Based on interest in emissions of volatile organic compound (VOC) emissions from paint, a study was undertaken to assess the uncertainties associated with annual emissions in the Netherlands, . As part of this study a pedigree matrix was used in order to allow qualitative uncertainties to be incorporated into the assessment of monitoring data. An abbreviated version of the pedigree matrix appears in Table 1 which shows how scores are to be assigned by experts according to four different pedigree criteria when considering a particular type of paint. In this case, ‘Proxy’ might relate to inference of VOC emissions based on national paint sales, ‘Empirical’ to the degree to which direct measurements were used for the assessment, ‘Method’ to methodological rigour in making the measurements and ‘validation’ the comparison between measurements over a long time frame.

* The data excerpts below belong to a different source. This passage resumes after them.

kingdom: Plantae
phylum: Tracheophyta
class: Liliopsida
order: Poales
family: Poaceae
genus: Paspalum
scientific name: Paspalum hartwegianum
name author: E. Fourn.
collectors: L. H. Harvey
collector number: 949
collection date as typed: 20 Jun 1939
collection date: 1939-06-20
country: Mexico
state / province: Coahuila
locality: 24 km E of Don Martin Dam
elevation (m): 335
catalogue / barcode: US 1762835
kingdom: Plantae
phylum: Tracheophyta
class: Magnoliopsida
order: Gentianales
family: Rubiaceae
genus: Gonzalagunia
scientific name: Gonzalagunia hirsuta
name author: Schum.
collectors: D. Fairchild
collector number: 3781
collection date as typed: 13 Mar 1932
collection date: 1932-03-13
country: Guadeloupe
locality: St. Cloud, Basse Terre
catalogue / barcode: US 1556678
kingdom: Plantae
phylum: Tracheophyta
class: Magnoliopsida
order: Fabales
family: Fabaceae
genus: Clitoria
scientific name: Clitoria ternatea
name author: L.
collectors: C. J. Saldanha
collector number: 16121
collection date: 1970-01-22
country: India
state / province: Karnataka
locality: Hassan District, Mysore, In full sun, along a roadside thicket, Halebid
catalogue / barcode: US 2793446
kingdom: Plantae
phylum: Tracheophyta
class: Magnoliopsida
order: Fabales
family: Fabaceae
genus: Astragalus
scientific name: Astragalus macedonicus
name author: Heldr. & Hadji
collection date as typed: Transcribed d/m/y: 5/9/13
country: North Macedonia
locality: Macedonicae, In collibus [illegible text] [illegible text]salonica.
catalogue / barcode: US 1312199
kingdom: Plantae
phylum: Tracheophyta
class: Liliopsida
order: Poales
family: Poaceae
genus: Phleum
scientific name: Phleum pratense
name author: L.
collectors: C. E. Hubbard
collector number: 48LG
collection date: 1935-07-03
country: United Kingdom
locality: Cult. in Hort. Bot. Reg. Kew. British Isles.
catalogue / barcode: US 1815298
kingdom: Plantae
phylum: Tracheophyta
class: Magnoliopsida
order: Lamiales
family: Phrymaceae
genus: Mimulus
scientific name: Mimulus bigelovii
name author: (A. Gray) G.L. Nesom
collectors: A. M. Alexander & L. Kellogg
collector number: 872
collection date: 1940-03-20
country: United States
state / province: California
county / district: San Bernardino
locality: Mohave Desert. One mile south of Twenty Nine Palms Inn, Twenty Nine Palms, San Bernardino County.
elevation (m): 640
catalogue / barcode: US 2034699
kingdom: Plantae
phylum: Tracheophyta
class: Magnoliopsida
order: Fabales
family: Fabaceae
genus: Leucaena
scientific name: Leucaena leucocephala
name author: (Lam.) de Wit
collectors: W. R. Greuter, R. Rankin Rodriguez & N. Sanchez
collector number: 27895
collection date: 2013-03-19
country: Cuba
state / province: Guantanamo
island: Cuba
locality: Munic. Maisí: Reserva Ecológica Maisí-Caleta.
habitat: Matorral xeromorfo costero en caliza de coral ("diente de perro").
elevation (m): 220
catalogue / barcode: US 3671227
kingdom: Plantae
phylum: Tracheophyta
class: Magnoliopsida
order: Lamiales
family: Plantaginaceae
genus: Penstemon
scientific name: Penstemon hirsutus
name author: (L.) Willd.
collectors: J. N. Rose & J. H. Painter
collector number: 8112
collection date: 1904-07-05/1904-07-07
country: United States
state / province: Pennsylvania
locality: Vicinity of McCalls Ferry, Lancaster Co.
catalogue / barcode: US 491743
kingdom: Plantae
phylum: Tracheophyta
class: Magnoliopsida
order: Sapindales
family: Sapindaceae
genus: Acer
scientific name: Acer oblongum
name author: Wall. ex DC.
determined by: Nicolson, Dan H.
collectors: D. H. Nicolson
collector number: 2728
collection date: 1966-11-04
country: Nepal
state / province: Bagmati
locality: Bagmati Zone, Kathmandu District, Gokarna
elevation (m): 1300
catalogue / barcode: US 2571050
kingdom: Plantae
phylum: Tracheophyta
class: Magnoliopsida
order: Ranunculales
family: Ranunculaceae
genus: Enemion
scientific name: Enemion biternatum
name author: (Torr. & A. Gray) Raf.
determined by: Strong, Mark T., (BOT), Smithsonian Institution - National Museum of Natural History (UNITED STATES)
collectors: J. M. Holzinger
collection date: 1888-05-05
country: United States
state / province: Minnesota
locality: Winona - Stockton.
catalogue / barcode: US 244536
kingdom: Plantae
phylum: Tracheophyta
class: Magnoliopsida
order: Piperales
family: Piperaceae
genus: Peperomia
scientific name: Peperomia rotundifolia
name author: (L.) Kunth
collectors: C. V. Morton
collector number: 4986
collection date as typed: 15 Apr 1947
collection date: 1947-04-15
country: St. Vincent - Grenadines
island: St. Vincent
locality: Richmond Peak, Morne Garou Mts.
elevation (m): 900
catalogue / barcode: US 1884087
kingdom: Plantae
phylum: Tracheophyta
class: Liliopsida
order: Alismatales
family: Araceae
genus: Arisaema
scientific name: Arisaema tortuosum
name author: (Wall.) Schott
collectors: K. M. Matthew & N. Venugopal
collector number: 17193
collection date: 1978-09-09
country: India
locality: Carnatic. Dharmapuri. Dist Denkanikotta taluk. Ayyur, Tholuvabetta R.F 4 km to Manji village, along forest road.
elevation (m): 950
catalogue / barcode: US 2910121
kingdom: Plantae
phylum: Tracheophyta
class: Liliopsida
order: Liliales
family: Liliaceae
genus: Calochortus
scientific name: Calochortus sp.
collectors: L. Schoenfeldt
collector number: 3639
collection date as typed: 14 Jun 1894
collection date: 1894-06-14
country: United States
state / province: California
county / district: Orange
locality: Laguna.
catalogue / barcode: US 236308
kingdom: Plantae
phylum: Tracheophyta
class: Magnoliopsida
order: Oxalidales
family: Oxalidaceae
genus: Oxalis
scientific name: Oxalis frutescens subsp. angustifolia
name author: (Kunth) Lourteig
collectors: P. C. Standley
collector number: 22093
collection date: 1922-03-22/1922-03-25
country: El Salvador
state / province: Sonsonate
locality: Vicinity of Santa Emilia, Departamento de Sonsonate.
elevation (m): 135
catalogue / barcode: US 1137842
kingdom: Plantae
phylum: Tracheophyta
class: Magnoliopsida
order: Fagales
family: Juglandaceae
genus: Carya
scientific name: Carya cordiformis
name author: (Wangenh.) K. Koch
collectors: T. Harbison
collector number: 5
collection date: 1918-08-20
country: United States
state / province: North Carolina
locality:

Differences in emissions will arise from the different uses of paint, which can be classified into five categories including SHI for ship construction and DIY for do–it–yourself (DIY) construction. There will also be variations based on whether paint is produced locally or imported. In addition, thinner which is added to the paint is also a source of emissions and will thus lead to differences in emissions. This would lead to four emission estimates for each class for which for SHI and DIY have an annual VOC totals for 1998 of 2.4 and 11.3 ktonnes respectively with the total across the five classes being 32.2 ktonnes of emissions from paint purchased nationally. The overall sum of annual VOC emission for both national and imported paints is 51.6 ktonnes.
However the components of these total emissions are found in a variety of ways and some will be more certain than others and here the pedigree analysis can help in assessing the relative uncertainties and how they might combine in the aggregation. For example, calculations made on national sales data of VOC emissions for paint resulting in an estimate of 6.6 ktonnes. In this case a uncertainty score of 4 was assigned for Method reflecting the relative robustness of this approach. In contrast the estimate of the proportion of paint that had thinner added, 28%, in DIY construction was imputed rather than measured and was scored only 2 for Method since the value was considered to be no more than an educated guess.
Such an analysis was done for each each source of VOCs for a total of fifteen pedigree analyses on each of the four pedigree criteria above. There were only fifteen and not 5 × 4 = 20 since ten of the twenty fell into into just six categories. The result was a 15 × 4 (pedigree) matrix with a number between 0 and 4 appearing in each cell. Expressing the row columns as a percentage of the maximum value of 16 gives a measure of the overall strength of evidence for each the categories . In this analysis, National-DIY category got the highest score of 0.8 with the National-SHI getting a lower score of 0.7.
The results led to a number of conclusions. For example the assumed VOC percentage for imported paint had one of the two weakest uncertainty assessments pointing to a lack of requisite knowledge and the need for improvements in the way these VOC emissions are assessed.
Diagnostic analyses of the scores are also possible. The diagnostic diagram is one tool for doing this. It aims to compare qualitative and quantitative uncertainties in a search for discrepancies. More precisely, it plots sensitivity to inputs against strengths. Each input parameter was randomly varied around its specified value, independently of the other parameters, and for each simulation the contribution of the component VOC’s contribution to a paint class’s total VOC was determined. It was found that the contribution from the imported VOC percentage was by far the greatest at 82.0%. When plotted against its strength score of 0.3, it indicated a strong outlier and singled out this component as needing further information and analysis. Overall the NUSAP analysis led to a number of important insights into the paint monitoring program.